Tomemos por ejemplo su famosa monografía sobre Thomas Hobbes de 1938, La doctrina del Estado de Thomas Hobbes. Es uno de los libros más antisemitas que se puedan encontrar y a la vez, todo por el mismo precio, uno de los mejores libros jamás escritos sobre la teoría política de Hobbes, que anticipó además varias de las discusiones principales sobre el autor del Leviatán. Hasta ahora, a nadie se le ocurrió solicitar que dicho libro (o el resto de la obra de Schmitt) fuera retirado de las bibliotecas universitarias (que tienen la suerte de contar con ejemplares) e incluso de circulación en el circuito comercial.

El punto es, si Finnis no puede dar clase por defender la doctrina (neo-)tomista ¿qué habría que hacer hoy con Schmitt? ¿Acaso Schmitt no es incluso lectura obligatoria en casi todos lados, pero no podría dar una charla, participar de un debate, para no hablar de dar un curso? ¿Incluso no podría ser invitado por algún colega para precisamente debatir con él? ¿No es ése precisamente el sentido de que existan hoy en día las universidades? De hecho, a veces aprendemos mucho más de nuestros errores y de los demás, que de nuestros propios aciertos.

Yendo un poco más lejos, alguien podría criticar a Finnis de cierta incoherencia, ya que tal vez de su teoría sobre los bienes y la razonabilidad práctica no se siguen, por ejemplo, sus ideas sobre la homosexualidad. Además, hay otros estándares morales que él extrae de su teoría ética que son en realidad aún más dañinos que sus prejuicios sobre la sexualidad. Por ejemplo, la distinción que hace Finnis entre la guerra y el terrorismo se debe a que sostiene la doctrina del doble efecto o del efecto colateral, según la cual, en muy pocas palabras, el terrorismo es injustificado debido a que busca deliberadamente atacar a los no combatientes, mientras que los actos de guerra tienen el mismo efecto pero sin haberlo deseado sino habiéndolo previsto solamente. Sin embargo, muere mucho más gente por actos de guerra que por actos terroristas y desde el punto de vista de las víctimas las cosas lucen totalmente diferentes. Uno no quiere morir, sea por una bomba de un avión de un ejército regular o por un acto terrorista. Si triunfara esta ética consecuencialista—que de hecho está en leve ascenso—¿deberíamos entonces expulsar a todos los teóricos políticos, morales y del derecho que suscriben la teoría del efecto colateral ya que se resisten a ser consecuencialistas? Cabe recordar que en esa lista supo hallarse Ronald Dworkin, entre muchos otros por supuesto.

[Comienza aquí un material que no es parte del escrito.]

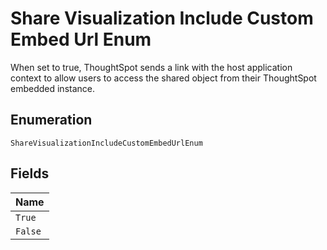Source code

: 
# Share Visualization Include Custom Embed Url Enum

When set to true, ThoughtSpot sends a link with the host application context to allow users to access the shared object from their ThoughtSpot embedded instance.

## Enumeration

`ShareVisualizationIncludeCustomEmbedUrlEnum`

## Fields

| Name |
|  --- |
| `True` |
| `False` |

Afortunadamente, la Universidad de Oxford aclaró que no tolera “forma alguna de hostigamiento por razón alguna, incluyendo la orientación sexual” y resolvió que “la política de la Universidad sobre el hostigamiento también protege la libertad académica de expresión y es clara que el debate académico vigoroso no implica hostigamiento cuando es conducido respetuosamente y sin violar la dignidad de los demás”. En efecto, otra vez, una de las tareas principales que cumple una universidad es debatir, y para debatir, como muy bien dice John Cleese en “La Clínica de la Discusión” de Monty Python, siempre hace falta tomar la posición contraria (entre otras cosas por supuesto).

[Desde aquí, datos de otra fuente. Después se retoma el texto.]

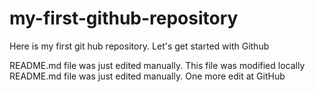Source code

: # my-first-github-repository
Here is my first git hub repository. Let's get started with Github

README.md file was just edited manually. This file was modified locally
README.md file was just edited manually. One more edit at GitHub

De ahí que en lugar de expulsarlo a Finnis deberíamos debatir y aprender con él, algo a lo cual se ha prestado siempre en todo lugar. De otro modo, correríamos el riesgo no solamente de desaprovechar un intelectual de la talla de Finnis, sino de negarle un derecho humano como la libertad académica (tal como ha sucedido con otros derechos humanos en otros casos), justo a quien no piensa como nosotros, todo en medio del apogeo de los derechos humanos. Si la libertad académica, como cualquier otro derecho humano, es solamente para los que piensan como nosotros, entonces no entendemos lo que es un derecho humano, o, lo que es lo mismo, los derechos humanos no existen más.